There are many, many verses like these throughout the Old and New Testaments. In fact, the heart is mentioned as a priority to God more than eight hundred times in Scripture. The overall implication is that God values the inner person—will, imagination, values, purpose, attitude—more than behavior or even beliefs.
That’s not to say behavior and beliefs are unimportant. They are. But God seems to care most about who we are on the inside. He looks for a heart that is devoted to trusting Him and then strongly supports this person’s life, work, and relationships, accomplishing far beyond what that person could do naturally.
Those two scriptural principles—speaking positive words into a life and focusing on heart issues—became my essential strategy for raising Nathan. We prayed regularly that God would help us figure out how to reach Nathan’s heart with a vision for how God might use him. We wanted to build a world in Nathan’s mind where he was not always the odd man out, the kid who could not perform to the expectations of others. He needed a sense of himself that was not based on math scores or behaving correctly inside four walls, but on integrity, moral character, and courageous action. He needed to find a way to be fully himself and yet be strong in ways that God would use.

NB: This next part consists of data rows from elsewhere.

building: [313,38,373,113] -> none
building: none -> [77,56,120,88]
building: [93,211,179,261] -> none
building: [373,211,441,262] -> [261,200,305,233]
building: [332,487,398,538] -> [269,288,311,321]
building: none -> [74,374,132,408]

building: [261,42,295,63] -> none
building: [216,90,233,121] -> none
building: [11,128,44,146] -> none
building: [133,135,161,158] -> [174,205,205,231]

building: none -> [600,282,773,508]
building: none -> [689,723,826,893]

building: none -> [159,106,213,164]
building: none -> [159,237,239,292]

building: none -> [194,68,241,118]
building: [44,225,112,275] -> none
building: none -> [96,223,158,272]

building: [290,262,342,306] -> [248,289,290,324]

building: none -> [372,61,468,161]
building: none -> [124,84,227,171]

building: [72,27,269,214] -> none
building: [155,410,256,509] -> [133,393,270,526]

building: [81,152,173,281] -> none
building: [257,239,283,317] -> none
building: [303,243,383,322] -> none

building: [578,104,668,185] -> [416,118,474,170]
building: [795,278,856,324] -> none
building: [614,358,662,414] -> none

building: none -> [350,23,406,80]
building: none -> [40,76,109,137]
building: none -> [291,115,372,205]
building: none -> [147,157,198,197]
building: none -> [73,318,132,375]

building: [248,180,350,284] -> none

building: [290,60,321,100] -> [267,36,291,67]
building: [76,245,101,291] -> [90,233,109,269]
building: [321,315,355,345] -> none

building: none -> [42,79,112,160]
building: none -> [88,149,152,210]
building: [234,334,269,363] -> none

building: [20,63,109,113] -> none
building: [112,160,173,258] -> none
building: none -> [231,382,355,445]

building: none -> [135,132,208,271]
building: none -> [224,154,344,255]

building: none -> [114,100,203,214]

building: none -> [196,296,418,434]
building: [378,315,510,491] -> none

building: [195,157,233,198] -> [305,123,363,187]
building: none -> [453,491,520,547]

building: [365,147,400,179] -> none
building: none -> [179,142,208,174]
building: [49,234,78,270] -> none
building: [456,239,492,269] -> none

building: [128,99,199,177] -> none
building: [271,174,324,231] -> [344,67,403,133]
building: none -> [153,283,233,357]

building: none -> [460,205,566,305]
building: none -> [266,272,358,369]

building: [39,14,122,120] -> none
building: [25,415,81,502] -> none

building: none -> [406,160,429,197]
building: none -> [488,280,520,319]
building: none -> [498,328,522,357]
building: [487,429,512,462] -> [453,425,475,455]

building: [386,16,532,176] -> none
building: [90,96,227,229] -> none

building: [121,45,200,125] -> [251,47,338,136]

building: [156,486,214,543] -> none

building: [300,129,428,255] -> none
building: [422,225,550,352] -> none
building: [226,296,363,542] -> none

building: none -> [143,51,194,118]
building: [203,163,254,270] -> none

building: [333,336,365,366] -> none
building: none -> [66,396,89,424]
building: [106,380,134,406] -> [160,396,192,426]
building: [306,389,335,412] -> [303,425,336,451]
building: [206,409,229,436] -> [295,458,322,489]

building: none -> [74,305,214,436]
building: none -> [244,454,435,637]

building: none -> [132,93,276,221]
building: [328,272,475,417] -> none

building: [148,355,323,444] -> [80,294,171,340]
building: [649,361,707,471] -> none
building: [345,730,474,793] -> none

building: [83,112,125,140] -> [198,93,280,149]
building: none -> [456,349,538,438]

This kind of affirmation is important for all children, of course, but it's especially crucial for the "Nathans" of the world, who tend to push buttons and provoke negative feedback from others and who can easily lose heart as a result.
A constant feeling of just not measuring up can build a lifelong legacy of insecurity and even despair. Feeling like a disappointment on a regular basis can actually shape the brain patterns of a growing child. Failure and helplessness can become self-fulfilling prophecies.
So how can the parents of a different child counter that tendency while still giving the child necessary guidance? Partly by choosing our battles, as I have already mentioned. (Not everything is worth a confrontation or even a correction.) But also by deliberately speaking forward, by faith, into the heart of the child.